Accelerator features

Feature	Crates	Purpose
`cuda`	`mistralrs-cli`, `mistralrs`, `mistralrs-core`, `mistralrs-server-core`	NVIDIA GPU support via CUDA, including CUDA paged attention and FlashInfer (paged-attention kernel library) paged kernels.
`cudnn`	as above	cuDNN-accelerated kernels.
`flash-attn`	as above	Flash attention v2 (Ampere+, requires `cuda`).
`flash-attn-v3`	`mistralrs-cli`, `mistralrs-core`, `mistralrs-server-core`	Flash attention v3 (Hopper, requires `cuda`). Not exposed by the top-level `mistralrs` crate.
`cutile`	`mistralrs-cli`, `mistralrs-core`	cuTile JIT MoE (Mixture of Experts) kernels (fastest MoE backend on Ampere and Blackwell). Requires CUDA >= 13.1 to build and the `tileiras` assembler at runtime. Without it, MoE models fall back to the built-in CUTLASS (NVIDIA GEMM template library) kernels. See MoE expert backends. Not exposed by the top-level `mistralrs` crate.
`metal`	as above	Apple Silicon GPU support via Metal.
`accelerate`	as above	Apple Accelerate framework for CPU math.
`mkl`	as above	Intel MKL for CPU math.
`nccl`	`mistralrs-cli`, `mistralrs`, `mistralrs-core`, `mistralrs-server-core`	NCCL single-machine CUDA multi-GPU support. Requires the NCCL runtime library at build and runtime.

Typical combinations:

NVIDIA Hopper: cuda flash-attn flash-attn-v3 cudnn
NVIDIA Ampere or Ada: cuda flash-attn cudnn (add cutile for the fastest MoE backend; needs CUDA >= 13.1)
NVIDIA Blackwell with CUDA >= 13.1: cuda flash-attn cudnn cutile
NVIDIA older: cuda cudnn
Apple Silicon: metal
Intel CPU with MKL: mkl

For Linux CUDA multi-GPU, add nccl when NCCL is installed. The Linux installer and CUDA wheel builder add it automatically when they detect libnccl.

Functional features

Feature	Crates	Purpose
`code-execution`	`mistralrs-cli`, `mistralrs`, `mistralrs-core`, `mistralrs-server-core`	Python code execution tool. In `mistralrs-cli` defaults.
`ring`	as above	Multi-machine ring distributed inference.
`swagger-ui`	`mistralrs-server-core`	Mounts Swagger UI on the HTTP server. On by default in `mistralrs-server-core`.

Enabling features

From cargo install:

bash

cargo install mistralrs-cli --features "cuda nccl flash-attn cudnn"

From a source checkout:

bash

cargo install --path mistralrs-cli --features "cuda nccl flash-attn cudnn"
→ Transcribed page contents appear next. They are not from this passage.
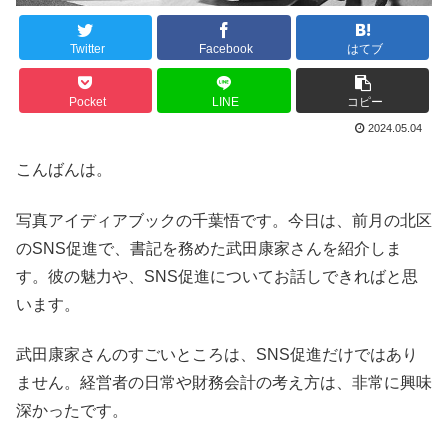
Twitter
Facebook
はてブ
Pocket
LINE
コピー
2024.05.04
こんばんは。
写真アイディアブックの千葉悟です。今日は、前月の北区
のSNS促進で、書記を務めた武田康家さんを紹介しま
す。彼の魅力や、SNS促進についてお話しできればと思
います。
武田康家さんのすごいところは、SNS促進だけではあり
ません。経営者の日常や財務会計の考え方は、非常に興味
深かったです。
In a consumer crate depending on mistralrs:

toml

[dependencies]
mistralrs = { version = "0.8", features = ["cuda", "nccl", "flash-attn", "cudnn"] }

Default features

mistralrs-cli's default feature is code-execution. mistralrs-server-core's default feature is swagger-ui. To exclude defaults, use --no-default-features.

No crate enables an accelerator feature by default. Opt in to the accelerator matching your hardware.

Feature verification

mistralrs doctor prints a Build features: line listing the compiled-in accelerator features (cuda, metal, cudnn, flash-attn, flash-attn-v3, accelerate, mkl). Other features such as cutile, nccl, ring, code-execution, and swagger-ui are not shown on that line.